One number should be the full reply: how many lines of the material below contain "Prompt".

>>>

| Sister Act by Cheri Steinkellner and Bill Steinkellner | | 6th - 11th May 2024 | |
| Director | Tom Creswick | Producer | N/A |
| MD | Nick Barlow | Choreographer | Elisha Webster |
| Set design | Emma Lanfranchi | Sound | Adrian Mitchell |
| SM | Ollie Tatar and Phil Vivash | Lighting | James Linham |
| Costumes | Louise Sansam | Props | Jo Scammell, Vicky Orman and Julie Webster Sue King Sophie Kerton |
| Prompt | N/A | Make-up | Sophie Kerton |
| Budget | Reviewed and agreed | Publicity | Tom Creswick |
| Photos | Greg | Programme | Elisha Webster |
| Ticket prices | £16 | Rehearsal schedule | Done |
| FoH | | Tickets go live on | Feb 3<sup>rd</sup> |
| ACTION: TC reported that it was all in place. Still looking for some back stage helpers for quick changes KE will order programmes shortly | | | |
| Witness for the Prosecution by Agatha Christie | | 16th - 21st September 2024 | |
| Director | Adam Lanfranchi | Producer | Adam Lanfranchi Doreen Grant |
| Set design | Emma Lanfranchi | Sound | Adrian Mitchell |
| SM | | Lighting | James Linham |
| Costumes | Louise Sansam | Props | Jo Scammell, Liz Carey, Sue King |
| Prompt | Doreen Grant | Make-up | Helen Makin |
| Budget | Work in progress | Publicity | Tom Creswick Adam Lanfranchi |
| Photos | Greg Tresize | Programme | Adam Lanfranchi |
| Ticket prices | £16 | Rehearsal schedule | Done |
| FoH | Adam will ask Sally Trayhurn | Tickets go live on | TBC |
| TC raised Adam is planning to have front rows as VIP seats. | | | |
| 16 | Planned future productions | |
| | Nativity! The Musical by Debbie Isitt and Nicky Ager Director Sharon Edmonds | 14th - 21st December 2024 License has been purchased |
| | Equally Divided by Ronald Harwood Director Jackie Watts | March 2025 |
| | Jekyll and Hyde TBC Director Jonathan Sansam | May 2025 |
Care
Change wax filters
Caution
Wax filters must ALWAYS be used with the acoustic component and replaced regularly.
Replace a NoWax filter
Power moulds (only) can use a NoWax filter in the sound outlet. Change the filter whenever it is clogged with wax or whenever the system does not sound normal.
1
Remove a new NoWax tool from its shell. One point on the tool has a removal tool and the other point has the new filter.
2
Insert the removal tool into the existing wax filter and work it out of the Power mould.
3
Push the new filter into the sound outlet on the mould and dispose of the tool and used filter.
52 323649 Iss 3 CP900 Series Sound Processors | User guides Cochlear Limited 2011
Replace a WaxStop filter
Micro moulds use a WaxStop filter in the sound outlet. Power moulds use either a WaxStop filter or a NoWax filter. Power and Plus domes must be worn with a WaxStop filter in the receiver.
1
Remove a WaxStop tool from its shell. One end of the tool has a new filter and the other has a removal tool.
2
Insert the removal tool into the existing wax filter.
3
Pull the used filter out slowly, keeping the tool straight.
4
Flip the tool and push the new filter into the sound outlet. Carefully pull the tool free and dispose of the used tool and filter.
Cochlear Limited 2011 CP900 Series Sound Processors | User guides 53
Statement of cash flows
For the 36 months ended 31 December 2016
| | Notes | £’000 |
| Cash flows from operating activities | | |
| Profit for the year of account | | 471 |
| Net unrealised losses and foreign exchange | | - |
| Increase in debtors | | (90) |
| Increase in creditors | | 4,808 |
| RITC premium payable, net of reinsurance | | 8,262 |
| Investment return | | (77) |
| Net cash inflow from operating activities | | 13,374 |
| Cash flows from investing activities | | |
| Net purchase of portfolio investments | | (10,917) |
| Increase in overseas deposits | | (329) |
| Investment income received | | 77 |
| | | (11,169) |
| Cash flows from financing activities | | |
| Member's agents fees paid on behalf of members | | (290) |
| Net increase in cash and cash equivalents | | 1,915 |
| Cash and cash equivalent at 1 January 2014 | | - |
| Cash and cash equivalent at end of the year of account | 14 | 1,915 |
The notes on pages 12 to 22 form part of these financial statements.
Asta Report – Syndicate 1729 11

<<<

Solution to this problem: 2